**作業指示**.
1) 中江兆民を取り上げた文章から、「3人は、それぞれ異なる政治的」から「意見を統合・調整する役割だ。」までを、両端も含めてそのまま引用せよ。
2) 中江兆民を取り上げた文章によると、『三酔人経綸問答』の豪傑君は国際社会をどのような世界と捉えているか。

筆者 小川秀人(おがわ・ひでと)
中江兆民(1847~1901)を取り上げてみた。中江翁は、ジャン・ジャック・ルソーの「社会契約論」を翻訳、紹介した功績から東洋のルソーと呼ばれ、自由民権運動を理論的に支えたと評されている人物だ。翁の思想は、今の日本の労働界にも婉曲的に警笛を鳴らしてくれている。
『三酔人経綸問答(1887)』は中江翁の主著の一つ。洋学紳士、豪傑君、南海先生の3人が夜遅くまで酒を酌み交わしながら、日本がこれから欧米列強とどう対峙していくべきか、国内の政治体制はどうあるべきか、という当時の喫緊かつ複雑な問題を分りやすい対話形式で描くフィクションだ。
3人は、それぞれ異なる政治的立場を代表しており、彼らの議論を通じて、当時の日本の政治状況や世界情勢が鋭く批判・分析されている。1887年といえば西南戦争から10年。この時期、日本は近代国家としての軍備を整えつつあり、数年後には日清・日露戦争へ突入していくことになる。
洋学紳士は、ヨーロッパの議会制民主主義や国際協調を主張する穏健な自由主義者で理想主義者。自由平等や絶対平和を主張し、完全民主制による軍備放棄を訴え、フランスやドイツなどのヨーロッパ列強の帝国主義的な行動を批判する。
豪傑君は、国権拡張を主張する強硬な国家主義者で主戦論者、対外戦争による日本の地位向上を目指すべきだと説く。国際社会を弱肉強食の世界と捉え、軍備拡張と海外進出を熱心に主張する。南海先生は中江翁自身で、2人の議論を聞きながら彼らの極端な意見を統合・調整する役割だ。

**データセット**.
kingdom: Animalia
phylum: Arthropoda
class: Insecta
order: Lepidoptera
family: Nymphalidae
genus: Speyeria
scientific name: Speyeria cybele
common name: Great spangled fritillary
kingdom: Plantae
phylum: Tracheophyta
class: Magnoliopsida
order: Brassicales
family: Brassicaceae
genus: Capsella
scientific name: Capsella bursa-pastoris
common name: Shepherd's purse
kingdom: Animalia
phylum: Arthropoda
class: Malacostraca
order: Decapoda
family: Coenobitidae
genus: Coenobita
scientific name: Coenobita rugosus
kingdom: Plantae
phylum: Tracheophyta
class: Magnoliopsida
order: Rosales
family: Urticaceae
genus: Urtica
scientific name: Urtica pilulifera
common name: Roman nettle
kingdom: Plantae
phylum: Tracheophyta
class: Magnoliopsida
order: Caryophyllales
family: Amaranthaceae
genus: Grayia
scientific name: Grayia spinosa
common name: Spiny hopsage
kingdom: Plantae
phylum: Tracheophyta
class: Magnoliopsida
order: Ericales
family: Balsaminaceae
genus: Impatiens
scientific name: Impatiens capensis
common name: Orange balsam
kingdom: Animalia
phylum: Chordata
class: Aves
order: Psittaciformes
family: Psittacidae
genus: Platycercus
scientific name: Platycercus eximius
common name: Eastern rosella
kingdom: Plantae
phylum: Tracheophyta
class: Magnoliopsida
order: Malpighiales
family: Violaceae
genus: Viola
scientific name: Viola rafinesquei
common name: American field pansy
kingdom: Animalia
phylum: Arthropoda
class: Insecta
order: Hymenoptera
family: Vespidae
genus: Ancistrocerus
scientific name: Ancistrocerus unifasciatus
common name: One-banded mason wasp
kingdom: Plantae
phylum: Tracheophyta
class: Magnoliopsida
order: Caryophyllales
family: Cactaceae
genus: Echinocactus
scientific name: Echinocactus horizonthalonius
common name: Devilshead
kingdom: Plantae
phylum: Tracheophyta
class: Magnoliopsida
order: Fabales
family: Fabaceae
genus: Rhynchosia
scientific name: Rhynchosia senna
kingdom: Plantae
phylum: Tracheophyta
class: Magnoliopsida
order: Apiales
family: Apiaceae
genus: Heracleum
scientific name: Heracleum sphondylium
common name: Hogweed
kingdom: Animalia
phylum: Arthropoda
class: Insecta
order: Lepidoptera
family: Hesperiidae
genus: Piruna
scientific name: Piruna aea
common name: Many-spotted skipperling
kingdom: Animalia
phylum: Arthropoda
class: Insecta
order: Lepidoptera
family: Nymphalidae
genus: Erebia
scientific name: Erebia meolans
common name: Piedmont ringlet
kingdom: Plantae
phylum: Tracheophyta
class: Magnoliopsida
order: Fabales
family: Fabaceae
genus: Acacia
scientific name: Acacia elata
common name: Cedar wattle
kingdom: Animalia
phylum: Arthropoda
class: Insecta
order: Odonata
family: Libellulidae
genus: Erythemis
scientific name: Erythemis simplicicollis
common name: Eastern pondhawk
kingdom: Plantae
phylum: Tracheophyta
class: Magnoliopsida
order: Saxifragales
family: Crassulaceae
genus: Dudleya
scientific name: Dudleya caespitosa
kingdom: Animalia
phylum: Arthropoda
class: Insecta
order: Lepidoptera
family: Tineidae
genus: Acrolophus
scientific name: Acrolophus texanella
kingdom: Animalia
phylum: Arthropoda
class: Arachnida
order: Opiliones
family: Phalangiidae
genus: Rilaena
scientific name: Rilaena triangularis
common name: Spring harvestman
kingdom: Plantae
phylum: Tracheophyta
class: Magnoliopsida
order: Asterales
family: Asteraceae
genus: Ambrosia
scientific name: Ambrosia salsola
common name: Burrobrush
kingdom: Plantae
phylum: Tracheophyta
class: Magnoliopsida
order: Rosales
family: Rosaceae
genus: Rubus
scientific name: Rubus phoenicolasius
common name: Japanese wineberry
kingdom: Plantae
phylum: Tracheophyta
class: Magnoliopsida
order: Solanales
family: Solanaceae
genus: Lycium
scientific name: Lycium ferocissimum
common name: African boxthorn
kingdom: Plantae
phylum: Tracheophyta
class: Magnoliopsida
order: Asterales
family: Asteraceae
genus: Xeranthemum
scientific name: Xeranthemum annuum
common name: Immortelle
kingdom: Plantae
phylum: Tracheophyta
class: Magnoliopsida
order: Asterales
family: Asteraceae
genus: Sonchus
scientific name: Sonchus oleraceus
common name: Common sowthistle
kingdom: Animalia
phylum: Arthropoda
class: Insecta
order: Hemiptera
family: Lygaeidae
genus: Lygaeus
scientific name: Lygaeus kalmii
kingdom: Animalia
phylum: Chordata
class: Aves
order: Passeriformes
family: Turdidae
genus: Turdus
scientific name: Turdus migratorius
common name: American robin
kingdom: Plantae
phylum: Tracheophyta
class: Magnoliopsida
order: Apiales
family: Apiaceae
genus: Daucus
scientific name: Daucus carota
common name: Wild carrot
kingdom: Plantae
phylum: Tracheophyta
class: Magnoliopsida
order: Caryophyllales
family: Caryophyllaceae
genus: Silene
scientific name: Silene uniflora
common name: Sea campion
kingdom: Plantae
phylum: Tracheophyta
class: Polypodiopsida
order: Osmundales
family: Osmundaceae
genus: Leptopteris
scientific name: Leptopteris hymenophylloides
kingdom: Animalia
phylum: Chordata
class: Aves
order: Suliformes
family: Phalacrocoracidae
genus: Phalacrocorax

**解答**.
1)
3人は、それぞれ異なる政治的立場を代表しており、彼らの議論を通じて、当時の日本の政治状況や世界情勢が鋭く批判・分析されている。1887年といえば西南戦争から10年。この時期、日本は近代国家としての軍備を整えつつあり、数年後には日清・日露戦争へ突入していくことになる。
洋学紳士は、ヨーロッパの議会制民主主義や国際協調を主張する穏健な自由主義者で理想主義者。自由平等や絶対平和を主張し、完全民主制による軍備放棄を訴え、フランスやドイツなどのヨーロッパ列強の帝国主義的な行動を批判する。
豪傑君は、国権拡張を主張する強硬な国家主義者で主戦論者、対外戦争による日本の地位向上を目指すべきだと説く。国際社会を弱肉強食の世界と捉え、軍備拡張と海外進出を熱心に主張する。南海先生は中江翁自身で、2人の議論を聞きながら彼らの極端な意見を統合・調整する役割だ。

2) 弱肉強食の世界と捉えている。